**Your instructions**
Pull out every line of the items that contains the word "California", matching its case exactly.

[Saved data entries]
__________

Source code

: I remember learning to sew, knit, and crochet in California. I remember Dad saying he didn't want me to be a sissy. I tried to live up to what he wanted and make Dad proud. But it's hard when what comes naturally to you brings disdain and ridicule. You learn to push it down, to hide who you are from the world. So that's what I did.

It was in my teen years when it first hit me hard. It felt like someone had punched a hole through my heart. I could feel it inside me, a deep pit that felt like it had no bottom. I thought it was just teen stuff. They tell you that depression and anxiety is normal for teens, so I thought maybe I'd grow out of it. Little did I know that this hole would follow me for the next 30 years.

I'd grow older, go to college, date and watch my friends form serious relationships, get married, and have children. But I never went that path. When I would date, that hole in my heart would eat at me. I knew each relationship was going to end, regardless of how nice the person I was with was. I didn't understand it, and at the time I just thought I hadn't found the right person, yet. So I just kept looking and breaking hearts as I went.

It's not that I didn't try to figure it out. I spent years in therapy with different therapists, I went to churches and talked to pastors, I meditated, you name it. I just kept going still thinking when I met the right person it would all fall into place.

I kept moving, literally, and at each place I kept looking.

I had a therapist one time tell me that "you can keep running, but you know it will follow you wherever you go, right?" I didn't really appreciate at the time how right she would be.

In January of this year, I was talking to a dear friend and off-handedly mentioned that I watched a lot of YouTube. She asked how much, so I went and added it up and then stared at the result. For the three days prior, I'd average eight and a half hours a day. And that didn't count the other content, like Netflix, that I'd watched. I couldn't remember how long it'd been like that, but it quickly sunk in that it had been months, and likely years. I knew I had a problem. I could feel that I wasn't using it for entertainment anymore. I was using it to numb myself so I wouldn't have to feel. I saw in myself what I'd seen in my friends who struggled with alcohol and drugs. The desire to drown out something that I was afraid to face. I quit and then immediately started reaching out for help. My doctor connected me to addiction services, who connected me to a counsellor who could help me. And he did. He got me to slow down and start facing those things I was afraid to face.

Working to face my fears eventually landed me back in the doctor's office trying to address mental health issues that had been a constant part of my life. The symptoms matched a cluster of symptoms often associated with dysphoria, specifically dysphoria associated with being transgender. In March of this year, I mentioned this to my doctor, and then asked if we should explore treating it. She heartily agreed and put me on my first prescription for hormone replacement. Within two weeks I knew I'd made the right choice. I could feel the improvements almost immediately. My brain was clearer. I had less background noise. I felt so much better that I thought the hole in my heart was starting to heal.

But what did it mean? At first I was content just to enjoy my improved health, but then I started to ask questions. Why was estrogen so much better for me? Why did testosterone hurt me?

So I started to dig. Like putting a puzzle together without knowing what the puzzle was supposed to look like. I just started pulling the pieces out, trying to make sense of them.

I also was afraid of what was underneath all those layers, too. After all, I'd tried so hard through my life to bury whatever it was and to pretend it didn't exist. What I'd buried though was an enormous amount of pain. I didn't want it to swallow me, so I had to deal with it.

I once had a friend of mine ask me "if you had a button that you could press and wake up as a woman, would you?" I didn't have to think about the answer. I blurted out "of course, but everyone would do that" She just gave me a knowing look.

__________

**Output of the exercise**
: I remember learning to sew, knit, and crochet in California. I remember Dad saying he didn't want me to be a sissy. I tried to live up to what he wanted and make Dad proud. But it's hard when what comes naturally to you brings disdain and ridicule. You learn to push it down, to hide who you are from the world. So that's what I did.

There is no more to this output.